** ACTION ITEM A **
According to the passage on attar makers, who is making the best-quality attars today?
** ACTION ITEM B **
Carry on the passage on attar makers from where it stops.

** GIVEN TEXT **
Second, it’s not the where (the East) that counts, it’s the who. The best quality attars out there are not being made by the big Gulf or Indian brands in the East but by small-batch artisans with a mostly Western background and upbringing. Sultan Pasha, Ensar of Ensar Oud, JK DeLapp, Al Shareef Oudh, Russian Adam, Dominique Dubrana, and now Andy Tauer – these are all people who, no matter whether they are Muslim or not, are Western by birth, location, or background.

 

I mention this because although some people seem to think it is the exclusive preserve of Easterners to make attars, these days it is actually mostly Westerners that take the care to distill oils in the old manner, hand-blend and macerate formulas, and source the purest raw materials. I like to think that they are taking a certain Western propensity towards precision, authenticity, and attention to detail to bear on an old tradition of perfumery.

 

And now Andy Tauer, himself an artisan in the genre of Western perfumery, has joined this elite group. In a way, it’s a natural fit: Tauer already mixes everything for his perfumes by hand (in a similar fashion to blending an attar) and as a longstanding user of resins, sandalwood, and jasmine, he would have all the necessary contacts in the Middle East to source the materials needed for this.

** MATERIAL SHOWN **
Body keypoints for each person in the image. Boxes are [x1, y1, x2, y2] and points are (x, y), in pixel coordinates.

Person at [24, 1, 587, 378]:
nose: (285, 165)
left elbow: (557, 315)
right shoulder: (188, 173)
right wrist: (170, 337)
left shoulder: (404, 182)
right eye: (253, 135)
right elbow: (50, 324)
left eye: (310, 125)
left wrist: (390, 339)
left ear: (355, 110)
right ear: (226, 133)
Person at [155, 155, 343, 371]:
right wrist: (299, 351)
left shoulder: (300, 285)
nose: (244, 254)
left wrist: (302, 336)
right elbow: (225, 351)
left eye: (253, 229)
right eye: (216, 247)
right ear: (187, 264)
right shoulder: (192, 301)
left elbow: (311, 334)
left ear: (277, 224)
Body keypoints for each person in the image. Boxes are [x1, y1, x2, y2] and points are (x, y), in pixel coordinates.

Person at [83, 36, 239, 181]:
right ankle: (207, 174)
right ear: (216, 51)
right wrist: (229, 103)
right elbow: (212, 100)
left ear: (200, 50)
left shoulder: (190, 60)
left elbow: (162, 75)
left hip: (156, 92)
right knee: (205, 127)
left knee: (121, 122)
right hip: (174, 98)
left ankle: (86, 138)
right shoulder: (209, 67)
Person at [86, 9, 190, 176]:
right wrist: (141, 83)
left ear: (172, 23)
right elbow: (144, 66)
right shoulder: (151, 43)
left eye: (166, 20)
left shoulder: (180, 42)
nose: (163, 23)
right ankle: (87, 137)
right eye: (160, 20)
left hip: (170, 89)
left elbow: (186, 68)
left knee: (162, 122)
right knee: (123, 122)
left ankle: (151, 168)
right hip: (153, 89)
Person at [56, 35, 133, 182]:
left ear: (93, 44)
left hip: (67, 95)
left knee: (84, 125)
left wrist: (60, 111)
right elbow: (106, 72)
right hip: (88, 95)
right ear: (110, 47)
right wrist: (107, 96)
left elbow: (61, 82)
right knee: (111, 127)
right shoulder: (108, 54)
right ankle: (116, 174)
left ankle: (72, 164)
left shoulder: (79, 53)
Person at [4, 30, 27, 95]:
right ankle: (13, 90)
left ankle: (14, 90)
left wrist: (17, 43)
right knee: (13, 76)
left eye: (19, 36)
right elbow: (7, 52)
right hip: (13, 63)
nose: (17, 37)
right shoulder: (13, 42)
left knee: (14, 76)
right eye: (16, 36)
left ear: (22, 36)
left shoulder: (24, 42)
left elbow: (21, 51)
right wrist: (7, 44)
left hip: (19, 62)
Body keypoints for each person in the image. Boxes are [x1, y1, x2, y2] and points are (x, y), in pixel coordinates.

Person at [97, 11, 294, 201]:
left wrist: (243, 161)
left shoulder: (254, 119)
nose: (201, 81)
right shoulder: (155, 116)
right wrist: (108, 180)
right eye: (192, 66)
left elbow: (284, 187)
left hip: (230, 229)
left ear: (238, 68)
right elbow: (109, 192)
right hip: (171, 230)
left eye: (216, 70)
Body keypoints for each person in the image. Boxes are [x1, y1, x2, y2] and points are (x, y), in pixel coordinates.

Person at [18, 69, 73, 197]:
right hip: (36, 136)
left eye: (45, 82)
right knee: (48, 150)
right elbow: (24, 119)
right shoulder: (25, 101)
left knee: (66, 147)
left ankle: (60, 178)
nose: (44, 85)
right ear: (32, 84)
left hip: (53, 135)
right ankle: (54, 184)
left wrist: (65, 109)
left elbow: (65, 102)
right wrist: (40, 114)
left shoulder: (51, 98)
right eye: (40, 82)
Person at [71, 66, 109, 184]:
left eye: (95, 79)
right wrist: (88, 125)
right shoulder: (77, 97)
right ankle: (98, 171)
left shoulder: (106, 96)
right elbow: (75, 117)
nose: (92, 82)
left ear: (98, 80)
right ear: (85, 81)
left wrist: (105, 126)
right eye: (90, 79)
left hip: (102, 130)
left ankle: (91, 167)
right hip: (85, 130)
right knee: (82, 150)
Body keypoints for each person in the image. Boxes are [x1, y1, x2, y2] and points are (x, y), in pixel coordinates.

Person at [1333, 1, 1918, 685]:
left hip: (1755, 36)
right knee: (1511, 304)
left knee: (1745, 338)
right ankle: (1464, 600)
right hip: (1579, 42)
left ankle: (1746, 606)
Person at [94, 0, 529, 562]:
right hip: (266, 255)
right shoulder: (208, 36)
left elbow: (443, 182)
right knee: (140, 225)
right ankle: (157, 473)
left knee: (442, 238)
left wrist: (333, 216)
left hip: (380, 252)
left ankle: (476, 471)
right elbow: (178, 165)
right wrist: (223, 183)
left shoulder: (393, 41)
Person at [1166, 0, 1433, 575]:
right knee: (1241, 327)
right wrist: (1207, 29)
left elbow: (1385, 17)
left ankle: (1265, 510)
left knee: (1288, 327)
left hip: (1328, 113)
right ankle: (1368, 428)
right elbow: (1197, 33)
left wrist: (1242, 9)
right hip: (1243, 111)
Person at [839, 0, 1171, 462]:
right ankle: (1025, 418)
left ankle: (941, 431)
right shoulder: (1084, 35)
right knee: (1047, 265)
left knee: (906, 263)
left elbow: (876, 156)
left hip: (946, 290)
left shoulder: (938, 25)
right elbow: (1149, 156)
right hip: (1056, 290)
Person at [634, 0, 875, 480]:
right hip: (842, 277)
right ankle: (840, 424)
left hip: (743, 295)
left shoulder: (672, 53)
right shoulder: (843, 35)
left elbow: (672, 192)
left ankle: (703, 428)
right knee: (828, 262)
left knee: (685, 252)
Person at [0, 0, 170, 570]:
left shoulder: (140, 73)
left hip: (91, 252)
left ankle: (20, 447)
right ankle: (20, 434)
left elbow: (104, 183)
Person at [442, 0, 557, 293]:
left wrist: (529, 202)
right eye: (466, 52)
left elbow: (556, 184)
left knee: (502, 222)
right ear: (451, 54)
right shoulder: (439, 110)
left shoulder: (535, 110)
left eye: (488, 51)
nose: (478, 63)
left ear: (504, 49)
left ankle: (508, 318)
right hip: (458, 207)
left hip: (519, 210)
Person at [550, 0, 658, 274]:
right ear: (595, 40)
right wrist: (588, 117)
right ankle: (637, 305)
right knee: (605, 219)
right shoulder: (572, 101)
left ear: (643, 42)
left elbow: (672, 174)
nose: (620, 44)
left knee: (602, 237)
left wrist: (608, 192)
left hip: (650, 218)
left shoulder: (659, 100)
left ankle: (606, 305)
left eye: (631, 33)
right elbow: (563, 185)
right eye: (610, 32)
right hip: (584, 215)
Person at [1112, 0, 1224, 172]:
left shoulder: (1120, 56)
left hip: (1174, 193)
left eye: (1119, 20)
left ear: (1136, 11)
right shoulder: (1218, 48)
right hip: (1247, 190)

** EXERCISE ANSWER A **
Small-batch artisans with a mostly Western background and upbringing.

** EXERCISE ANSWER B **
Attar AT is excellent work. It succeeds both as an attar and as an atmospheric set piece in the Tauer manner; it contains exotic raw materials but somehow conjures up more of that tough old Americana (cowboy boots, pilgrims, vast open spaces of the American plains) than it does the East. It opens up as an extract of pure boot leather, with a dense wall of fuel-like jasmine, birch tar, and castoreum-driven leather hitting the nose all at once.

 

But despite the tarry creosote-like tone and the fact that Tauer has used materials like this before, mainly in Lonestar Memories and L’Air du Desert Marocain, Attar AT does not make me think of his other perfumes. The leather, although smoky, is smooth and dark, and, crucially, completely free of competing notes like amber or citrus. There is no Tauerade. It is powerful and concentrated at first, but soon becomes very quiet and almost linear. A rubbery jasmine appears just past the opening notes, relieving, albeit briefly, the almost matte darkness of the leather accord.

 

As an aside, it’s funny how noses differ: my husband smelled this and immediately said that there was jasmine in this, as well as a little bit of oud. I, on the other hand, can only smell the jasmine briefly (it is similar to the phenolic jasmine used in the topnotes of Anubis by Papillon, for reference), and the impression of oudiness is only a background one, playing second fiddle to the leather. However, at a distance and at certain points of the attar’s development, it has something of the leathery, fermented smokiness that I associate with oud oil. In general, I think it’s fair to say that Attar AT genuinely has an oud-like tone to it at times, but that it in no way dominates.

 

Perception of sweetness seems to be subjective, but I’d peg Attar AT as being un-sweet, which is not to say that it is piercingly dry or sour. It is more a question of lacking sweetness in the form of amber or a syrupy floral note; if you know the sappy, sooty darkness of perfumes such as Heeley’s Phoenicia or Le Labo Patchouli 24, then you will know what I mean – an unsentimental, un-sweet darkness that nonetheless possesses so much texture and energy that it never tires the nose. Dusty, dark woods in the base only confirm this impression. There is no creamy sandalwood or welcoming amber in the drydown to placate the sweet tooth, only a continuation of the main accord of dark, smoky birch tar leather.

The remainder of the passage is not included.